It’s Italy’s Turn to Keep Traders Awake After Brexit and Trump

As trading desks await the outcome of a ballot that again has the potential to disturb the political order, they are readying for another sleepless night on Dec. 4 after the shock of Britain’s Brexit referendum and Donald Trump’s U.S. presidential election victory.

In what is the latest potential banana skin for investors, a judgment on Prime Minister Matteo Renzi’s leadership has been sounded this time in Italy where a vote on curtailing the power of the Senate is scheduled.

Neil Staines, head of trading at money manager ECU Group Plc in London has been taught what to watch by previous nights in the office, reports Bloomberg.  “It’s less about reading the polls and more about reading the markets, liquidity and pain thresholds in particular,” he said.

It will be more about impact than shock this time.

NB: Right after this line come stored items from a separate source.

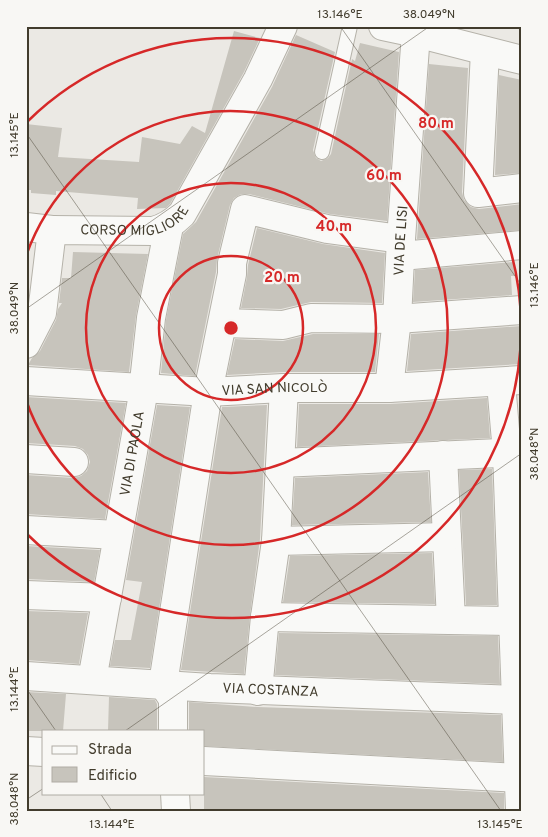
<svg xmlns="http://www.w3.org/2000/svg" width="548" height="837" font-family="Overpass,sans-serif">
<style>
.building{fill:#c7c4bc}
.lines{fill:none;stroke-linecap:round;stroke-linejoin:round}
.service-casing{stroke:#b5b2a9;stroke-width:16}
.minor-casing{stroke:#b5b2a9;stroke-width:30}
.tertiary-casing{stroke:#b5b2a9;stroke-width:30}
.service{stroke:#f9f9f7;stroke-width:14}
.minor{stroke:#f9f9f7;stroke-width:28}
.tertiary{stroke:#f9f9f7;stroke-width:28}
.ticks{fill:none;stroke:#423c2d;stroke-width:1;stroke-opacity:0.45}
.ring{fill:none;stroke:#d62828;stroke-width:2.5}
.labels{text-anchor:middle;dominant-baseline:central;stroke-width:4.5;stroke-linejoin:round;paint-order:stroke}
.street-label{font-size:14px;fill:#423c2d;stroke:#f8f7f4}
.centre{fill:#d62828;stroke:#f8f7f4;stroke-width:2.5}
.ring-label{font-size:15px;text-anchor:middle;font-weight:bold;fill:#d62828;stroke:#f8f7f4;stroke-width:4.5;stroke-linejoin:round;paint-order:stroke}
.neatline{fill:none;stroke:#423c2d;stroke-width:2}
.ticks-label{font-size:12px;text-anchor:middle;fill:#423c2d}
</style>
<rect width="100%" height="100%" fill="#ebe9e4"/>
<path class="building" d="M234,31L260,38L244,72L170,204L166,208L137,209L138,198L56,191V195L31,193V190H26V124L62,128L58,157L139,162L142,137L180,144L192,126L205,133Z
M296,35L335,52L313,150L316,158L321,161L328,158L331,154L352,59L355,61L360,43L399,52L387,221L330,214L249,194H241L234,198L230,205L217,259L216,272L195,376L161,373L166,320L183,234L196,222L272,87Z
M429,64L468,68L462,192L464,200L471,207L479,209L522,204V230L417,239Z
M499,75L522,80V173L495,175Z
M257,228L323,244L385,253L382,303L311,302L281,309L241,308L247,277L248,265Z
M73,252L148,254L136,315L129,372L28,365L32,358L40,351L56,320L58,309L62,303H59L62,278H71Z
M513,262L515,276H511L512,295L413,302L415,270Z
M522,326V364L407,371L411,334Z
M313,334H379L375,372H284L227,375L235,339L283,341Z
M26,397L126,403L105,519L26,514V475L74,478L81,476L87,471L90,462L88,455L83,449L75,446L26,443Z
M487,398L490,438L297,447L299,404H390Z
M157,405L190,407L150,668L110,666L115,640H131L142,582L126,580Z
M267,405L260,539L250,615L244,674L181,670L222,407Z
M492,469L497,605H466L459,470Z
M428,472L431,522L292,525L295,478Z
M26,546L100,550L94,582L26,579Z
M432,553L435,604L283,602L290,556Z
M26,611L88,613L79,664L26,660Z
M279,633L498,636L500,684L275,675Z
M26,692L66,694L63,731H26Z
M109,697L155,700L157,704V731H108Z
M189,702L257,707L501,715L503,762L204,746V731H189Z
M204,777L504,793V811H204Z"/>
<g class="lines">
<g class="service-casing">
<path id="service" d="M322,152L350,26"/>
</g>
<g class="minor-casing">
<g id="minor">
<path d="M383,26L416,33L522,60"/>
<path d="M485,51L478,193L522,188"/>
<path d="M26,227L52,230"/>
<path d="M401,256L522,245"/>
<path d="M223,323L283,325L311,318L397,319L522,310"/>
<path id="s1" d="M26,381L208,392L284,388H389L522,380"/>
<path d="M501,383L507,453L520,811"/>
<path id="s2" d="M389,388L397,319L401,239L416,33"/>
<path d="M443,455L451,620"/>
<path d="M26,459L74,462"/>
<path d="M281,463L522,452"/>
<path d="M26,530L117,535"/>
<path d="M276,541L447,537"/>
<path d="M26,595L107,598"/>
<path d="M265,617L512,621"/>
<path id="s3" d="M26,676L210,688L515,700"/>
<path id="s4" d="M92,680L131,463L142,400L151,318L169,226"/>
<path d="M258,691L265,617L276,541L284,388"/>
<path d="M173,731V699L163,684L208,392L232,274V263L245,209L327,229L401,239"/>
<path d="M26,751L44,752"/>
<path d="M204,761L518,778"/>
<path d="M175,793L176,811"/>
</g>
</g>
<g class="tertiary-casing">
<g id="tertiary">
<path id="s5" d="M26,344L42,313L52,230L153,231C165,228 173,223 182,214L258,79L283,26"/>
</g>
</g>
<use href="#service" class="service"/>
<use href="#minor" class="minor"/>
<use href="#tertiary" class="tertiary"/>
</g>
<path class="ticks" d="M340,26L522,286M26,133L501,811M26,309L430,26M26,688L56,731M125,731L522,453M100,793L112,811M26,800L44,788"/>
<g class="ring">
<circle cx="231" cy="328" r="72"/>
<circle cx="231" cy="328" r="145"/>
<path d="M26 256A217 217 0 1 1 26 400"/>
<path d="M28 121A290 290 0 1 1 28 535"/>
</g>
<g class="labels">
<g class="street-label">
<text stroke="none"><textPath href="#s5" startOffset="204">CORSO MIGLIORE</textPath></text>
<text stroke="none"><textPath href="#s2" startOffset="148">VIA DE LISI</textPath></text>
<text stroke="none"><textPath href="#s1" startOffset="249">VIA SAN NICOLÒ</textPath></text>
<text stroke="none"><textPath href="#s4" startOffset="230">VIA DI PAOLA</textPath></text>
<text stroke="none"><textPath href="#s3" startOffset="245">VIA COSTANZA</textPath></text>
</g>
</g>
<circle cx="231" cy="328" r="8" class="centre"/>
<g class="ring-label">
<text x="436" y="128">80 m</text>
<text x="384" y="180">60 m</text>
<text x="334" y="231">40 m</text>
<text x="282" y="282">20 m</text>
</g>
<rect width="548" height="837" fill="none" stroke="#f8f7f4" stroke-width="55"/>
<rect x="42" y="730" width="162" height="65" fill="#f8f7f4" stroke="#afaca4"/>
<rect x="52" y="746" width="25" height="8" fill="#f9f9f7" stroke="#afaca4"/>
<text x="88" y="754" font-size="15" fill="#423c2d">Strada</text>
<rect x="52" y="767" width="25" height="15" fill="#c7c4bc" stroke="#afaca4"/>
<text x="88" y="780" font-size="15" fill="#423c2d">Edificio</text>
<rect x="28" y="28" width="492" height="782" class="neatline"/>
<g class="ticks-label">
<text x="340" y="18">13.146°E</text>
<text x="429" y="18">38.049°N</text>
<text transform="translate(14 135) rotate(-90)" y="4">13.145°E</text>
<text transform="translate(534 285) rotate(-90)" y="4">13.146°E</text>
<text transform="translate(14 308) rotate(-90)" y="4">38.049°N</text>
<text transform="translate(534 454) rotate(-90)" y="4">38.048°N</text>
<text transform="translate(14 689) rotate(-90)" y="4">13.144°E</text>
<text transform="translate(14 799) rotate(-90)" y="4">38.048°N</text>
<text x="112" y="828">13.144°E</text>
<text x="500" y="828">13.145°E</text>
</g>
</svg>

The question would be what happens next as all major polls before a two-week blackout showed Renzi losing by a narrow margin.

As markets adjusted to the possibility that a defeat for Renzi might trigger early elections and gains for Five Star Movement, volatility in the euro against the dollar approached levels seen just after Trump’s win. The Five Star Movement is a populist group that wants a referendum on Italy’s membership of the euro.

By suggesting he would resign if he were to lose, Renzi, 41, has staked his political future on the vote.

“You have to ask how much the market will react to something they are expecting. The difference this time is that it might be less about the result and more about how the vote is won or lost. There are a lot of unknowns,” said Andy Soper, head of Group of 10 foreign-exchange options at Nomura in London.

While Italian government bonds lost 2.5 percent, the euro, which will trade throughout the night, dropped 3 percent against the dollar this month. That market and the stock exchange will open the next morning. Whether enough banks are buying and selling as currency markets open in Asia after the weekend break is a key concern for traders.

Adding an extra buffer against potential gaps in the market, v would be asked for by brokers includingBottom of Form

London Capital Group and Saxo Bank’s equities department. There will also be more staff. Zoeb Sachee, head of European government bond trading at the bank said that Citigroup Inc.’s bond trading desk is planning an early shift while London Capital will deploy extra people on the night.

“We are planning for the worst,” said Laurence Crosby, head of trading at London Capital Group. He said that having extra people awake and at their desks will make trading conditions “better than a normal day,” and liquidity has the potential to be “particularly bad” when the first projections are published.

Richard Benson, managing director and co-head of portfolio investment at Millennium Global Investments in London however said that the consequences of the Italian referendum won’t be as widespread as Trump’s win or the U.K.’s decision to leave the European Union.

“It’s front and center in people’s minds,” he said. “But if you think about Brexit and the U.S. election being Premier League, this is Division Four stuff.”